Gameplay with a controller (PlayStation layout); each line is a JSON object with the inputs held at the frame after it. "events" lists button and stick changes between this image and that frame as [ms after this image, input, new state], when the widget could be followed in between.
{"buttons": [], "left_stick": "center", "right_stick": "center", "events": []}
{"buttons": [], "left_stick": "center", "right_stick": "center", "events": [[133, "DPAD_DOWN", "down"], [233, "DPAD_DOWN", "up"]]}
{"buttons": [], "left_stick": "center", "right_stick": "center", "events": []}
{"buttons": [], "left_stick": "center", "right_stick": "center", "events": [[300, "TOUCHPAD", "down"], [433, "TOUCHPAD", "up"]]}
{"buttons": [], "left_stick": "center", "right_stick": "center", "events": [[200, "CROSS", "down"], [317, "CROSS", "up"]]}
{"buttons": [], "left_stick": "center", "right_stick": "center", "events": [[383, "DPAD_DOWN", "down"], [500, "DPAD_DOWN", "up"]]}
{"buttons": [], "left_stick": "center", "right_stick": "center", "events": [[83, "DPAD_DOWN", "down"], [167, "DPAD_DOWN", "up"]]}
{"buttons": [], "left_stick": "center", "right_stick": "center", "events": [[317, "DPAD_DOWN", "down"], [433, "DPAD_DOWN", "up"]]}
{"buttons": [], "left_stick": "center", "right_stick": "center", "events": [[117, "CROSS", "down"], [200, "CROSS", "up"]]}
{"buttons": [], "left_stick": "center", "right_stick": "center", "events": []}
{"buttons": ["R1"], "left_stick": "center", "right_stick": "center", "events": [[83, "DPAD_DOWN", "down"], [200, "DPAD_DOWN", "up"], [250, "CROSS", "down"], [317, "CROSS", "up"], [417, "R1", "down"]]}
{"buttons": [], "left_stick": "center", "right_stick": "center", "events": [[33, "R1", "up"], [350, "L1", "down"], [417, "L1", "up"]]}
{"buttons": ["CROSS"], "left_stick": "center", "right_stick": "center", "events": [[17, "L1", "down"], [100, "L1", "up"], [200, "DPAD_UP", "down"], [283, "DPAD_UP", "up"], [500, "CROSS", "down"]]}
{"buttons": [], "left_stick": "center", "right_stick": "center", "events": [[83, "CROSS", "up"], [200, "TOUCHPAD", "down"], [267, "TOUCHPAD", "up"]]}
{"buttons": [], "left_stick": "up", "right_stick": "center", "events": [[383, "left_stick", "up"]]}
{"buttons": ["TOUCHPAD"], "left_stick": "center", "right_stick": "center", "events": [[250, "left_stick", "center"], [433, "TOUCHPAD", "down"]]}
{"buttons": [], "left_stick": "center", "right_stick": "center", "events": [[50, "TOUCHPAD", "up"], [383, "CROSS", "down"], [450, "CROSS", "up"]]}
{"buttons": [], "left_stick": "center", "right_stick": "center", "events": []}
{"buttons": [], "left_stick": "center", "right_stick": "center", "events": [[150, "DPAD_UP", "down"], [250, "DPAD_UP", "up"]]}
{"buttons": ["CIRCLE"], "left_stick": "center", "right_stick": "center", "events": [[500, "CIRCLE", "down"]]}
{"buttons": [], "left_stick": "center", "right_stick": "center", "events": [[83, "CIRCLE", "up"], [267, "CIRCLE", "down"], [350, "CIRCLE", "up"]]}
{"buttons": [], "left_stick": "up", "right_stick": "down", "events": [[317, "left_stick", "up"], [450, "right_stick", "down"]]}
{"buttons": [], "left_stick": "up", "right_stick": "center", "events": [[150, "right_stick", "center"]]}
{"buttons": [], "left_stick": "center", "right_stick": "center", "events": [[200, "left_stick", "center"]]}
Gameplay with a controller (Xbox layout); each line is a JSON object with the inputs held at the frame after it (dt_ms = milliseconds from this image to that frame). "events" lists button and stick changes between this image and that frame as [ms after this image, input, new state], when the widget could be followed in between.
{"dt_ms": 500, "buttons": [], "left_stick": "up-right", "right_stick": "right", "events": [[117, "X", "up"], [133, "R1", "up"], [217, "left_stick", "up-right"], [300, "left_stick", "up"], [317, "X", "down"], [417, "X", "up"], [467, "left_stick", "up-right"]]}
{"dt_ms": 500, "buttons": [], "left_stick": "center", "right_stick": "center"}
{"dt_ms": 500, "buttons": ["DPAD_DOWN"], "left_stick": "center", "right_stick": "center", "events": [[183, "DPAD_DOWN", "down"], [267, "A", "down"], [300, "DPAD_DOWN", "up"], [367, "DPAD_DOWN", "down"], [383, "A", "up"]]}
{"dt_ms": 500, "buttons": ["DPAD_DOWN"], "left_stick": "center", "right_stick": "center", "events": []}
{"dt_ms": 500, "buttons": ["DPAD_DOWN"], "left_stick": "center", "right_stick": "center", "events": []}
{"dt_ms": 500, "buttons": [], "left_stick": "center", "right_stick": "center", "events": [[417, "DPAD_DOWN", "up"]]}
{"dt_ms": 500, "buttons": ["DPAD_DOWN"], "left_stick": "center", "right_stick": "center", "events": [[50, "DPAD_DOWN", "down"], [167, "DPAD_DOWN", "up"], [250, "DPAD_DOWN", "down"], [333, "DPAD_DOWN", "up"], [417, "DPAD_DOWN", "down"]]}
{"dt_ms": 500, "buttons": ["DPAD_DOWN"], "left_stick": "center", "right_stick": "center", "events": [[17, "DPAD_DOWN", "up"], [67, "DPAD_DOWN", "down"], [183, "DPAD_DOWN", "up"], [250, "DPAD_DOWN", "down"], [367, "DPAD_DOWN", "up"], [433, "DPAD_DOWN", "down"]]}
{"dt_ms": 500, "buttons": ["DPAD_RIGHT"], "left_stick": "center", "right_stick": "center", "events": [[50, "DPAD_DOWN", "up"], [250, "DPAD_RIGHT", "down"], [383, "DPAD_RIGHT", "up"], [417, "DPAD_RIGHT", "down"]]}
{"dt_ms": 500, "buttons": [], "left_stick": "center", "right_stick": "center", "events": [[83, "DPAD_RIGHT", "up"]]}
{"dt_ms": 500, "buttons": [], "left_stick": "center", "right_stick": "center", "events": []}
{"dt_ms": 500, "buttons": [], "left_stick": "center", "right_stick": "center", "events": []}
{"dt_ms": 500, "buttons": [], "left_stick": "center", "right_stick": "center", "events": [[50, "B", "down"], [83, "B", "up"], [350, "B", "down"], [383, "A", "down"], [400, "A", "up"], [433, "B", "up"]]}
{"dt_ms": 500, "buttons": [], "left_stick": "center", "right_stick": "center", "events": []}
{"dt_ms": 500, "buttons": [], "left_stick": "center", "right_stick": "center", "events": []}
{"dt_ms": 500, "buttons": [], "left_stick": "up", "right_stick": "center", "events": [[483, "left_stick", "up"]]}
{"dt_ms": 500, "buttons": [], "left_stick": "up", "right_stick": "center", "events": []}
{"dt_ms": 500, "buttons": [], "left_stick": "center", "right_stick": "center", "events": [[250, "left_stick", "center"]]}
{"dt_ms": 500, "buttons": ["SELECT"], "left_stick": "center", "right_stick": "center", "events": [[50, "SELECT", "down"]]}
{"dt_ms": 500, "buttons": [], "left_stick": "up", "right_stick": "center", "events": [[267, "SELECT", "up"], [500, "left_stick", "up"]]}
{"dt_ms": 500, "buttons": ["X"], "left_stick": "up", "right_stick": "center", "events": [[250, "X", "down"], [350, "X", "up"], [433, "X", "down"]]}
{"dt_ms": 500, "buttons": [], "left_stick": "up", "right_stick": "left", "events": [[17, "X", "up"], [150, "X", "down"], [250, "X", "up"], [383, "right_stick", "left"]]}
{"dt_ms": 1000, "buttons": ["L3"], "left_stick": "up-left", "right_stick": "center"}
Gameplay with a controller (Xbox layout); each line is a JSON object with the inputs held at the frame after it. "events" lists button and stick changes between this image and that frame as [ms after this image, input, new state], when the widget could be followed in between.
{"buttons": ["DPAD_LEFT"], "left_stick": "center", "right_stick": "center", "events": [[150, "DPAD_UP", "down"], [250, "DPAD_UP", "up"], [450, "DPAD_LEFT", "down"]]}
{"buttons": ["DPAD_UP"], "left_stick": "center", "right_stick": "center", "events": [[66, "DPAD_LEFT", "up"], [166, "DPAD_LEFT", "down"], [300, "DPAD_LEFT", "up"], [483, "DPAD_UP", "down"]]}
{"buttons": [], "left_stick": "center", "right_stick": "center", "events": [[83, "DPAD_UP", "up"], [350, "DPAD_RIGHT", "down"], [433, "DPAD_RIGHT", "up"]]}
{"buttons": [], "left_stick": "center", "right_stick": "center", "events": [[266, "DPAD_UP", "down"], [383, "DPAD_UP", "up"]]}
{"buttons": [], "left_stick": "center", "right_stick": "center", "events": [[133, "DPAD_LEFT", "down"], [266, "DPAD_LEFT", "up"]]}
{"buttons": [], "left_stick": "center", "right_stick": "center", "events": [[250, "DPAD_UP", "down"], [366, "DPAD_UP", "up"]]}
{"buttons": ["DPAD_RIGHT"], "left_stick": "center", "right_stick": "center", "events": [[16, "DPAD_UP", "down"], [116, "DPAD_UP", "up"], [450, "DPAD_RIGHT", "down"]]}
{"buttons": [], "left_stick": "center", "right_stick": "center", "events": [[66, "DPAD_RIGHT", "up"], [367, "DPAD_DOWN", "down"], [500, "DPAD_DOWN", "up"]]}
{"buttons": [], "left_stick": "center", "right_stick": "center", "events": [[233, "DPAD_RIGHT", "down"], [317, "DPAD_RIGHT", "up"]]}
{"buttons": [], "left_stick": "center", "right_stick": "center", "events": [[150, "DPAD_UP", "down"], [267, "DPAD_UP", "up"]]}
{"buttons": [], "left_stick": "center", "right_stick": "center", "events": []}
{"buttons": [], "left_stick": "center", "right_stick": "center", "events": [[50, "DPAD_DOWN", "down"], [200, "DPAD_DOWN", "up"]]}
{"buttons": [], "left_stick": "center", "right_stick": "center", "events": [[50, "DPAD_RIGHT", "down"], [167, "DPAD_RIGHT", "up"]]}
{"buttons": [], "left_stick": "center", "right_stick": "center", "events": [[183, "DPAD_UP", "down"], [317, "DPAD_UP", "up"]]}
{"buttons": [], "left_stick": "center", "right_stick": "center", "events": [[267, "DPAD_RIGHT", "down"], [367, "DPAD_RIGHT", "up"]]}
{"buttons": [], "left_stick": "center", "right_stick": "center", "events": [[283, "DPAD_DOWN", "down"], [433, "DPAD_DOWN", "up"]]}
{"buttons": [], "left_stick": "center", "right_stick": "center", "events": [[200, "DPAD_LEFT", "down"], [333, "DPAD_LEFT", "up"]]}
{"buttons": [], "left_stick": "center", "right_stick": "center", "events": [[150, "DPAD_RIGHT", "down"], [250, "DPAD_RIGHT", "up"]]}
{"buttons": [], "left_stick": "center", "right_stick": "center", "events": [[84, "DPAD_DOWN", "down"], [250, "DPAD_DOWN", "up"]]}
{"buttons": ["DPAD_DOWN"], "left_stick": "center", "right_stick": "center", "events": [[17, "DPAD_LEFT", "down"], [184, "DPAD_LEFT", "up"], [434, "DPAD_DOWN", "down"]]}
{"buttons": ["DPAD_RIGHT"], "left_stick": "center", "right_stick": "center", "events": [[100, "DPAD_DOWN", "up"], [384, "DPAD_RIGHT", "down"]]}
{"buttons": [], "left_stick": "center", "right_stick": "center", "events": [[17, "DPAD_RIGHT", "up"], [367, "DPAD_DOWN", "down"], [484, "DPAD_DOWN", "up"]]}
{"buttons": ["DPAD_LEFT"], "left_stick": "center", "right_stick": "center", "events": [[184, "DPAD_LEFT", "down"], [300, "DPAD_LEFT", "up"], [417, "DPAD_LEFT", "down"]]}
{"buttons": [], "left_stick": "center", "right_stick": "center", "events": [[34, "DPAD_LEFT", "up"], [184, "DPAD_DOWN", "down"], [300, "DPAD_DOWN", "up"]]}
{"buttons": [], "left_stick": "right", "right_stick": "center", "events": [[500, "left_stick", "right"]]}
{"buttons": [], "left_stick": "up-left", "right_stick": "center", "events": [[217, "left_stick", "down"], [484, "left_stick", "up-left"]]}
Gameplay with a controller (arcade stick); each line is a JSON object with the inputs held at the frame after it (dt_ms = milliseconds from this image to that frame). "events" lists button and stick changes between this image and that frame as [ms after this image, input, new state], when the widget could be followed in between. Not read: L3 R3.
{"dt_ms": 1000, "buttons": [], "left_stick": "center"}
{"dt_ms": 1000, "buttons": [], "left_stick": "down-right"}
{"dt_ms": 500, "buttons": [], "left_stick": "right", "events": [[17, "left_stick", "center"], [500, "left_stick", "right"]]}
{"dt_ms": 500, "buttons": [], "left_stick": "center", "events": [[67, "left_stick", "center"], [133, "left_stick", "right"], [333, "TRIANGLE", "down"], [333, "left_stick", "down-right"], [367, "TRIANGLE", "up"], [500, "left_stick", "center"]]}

■ ■ ■ ■ ■ ■ ■

Task to carry out -> Every line with "SELECT" in it should be copied from the entries.

Your response ->
{"dt_ms": 500, "buttons": ["SELECT"], "left_stick": "center", "right_stick": "center", "events": [[50, "SELECT", "down"]]}
{"dt_ms": 500, "buttons": [], "left_stick": "up", "right_stick": "center", "events": [[267, "SELECT", "up"], [500, "left_stick", "up"]]}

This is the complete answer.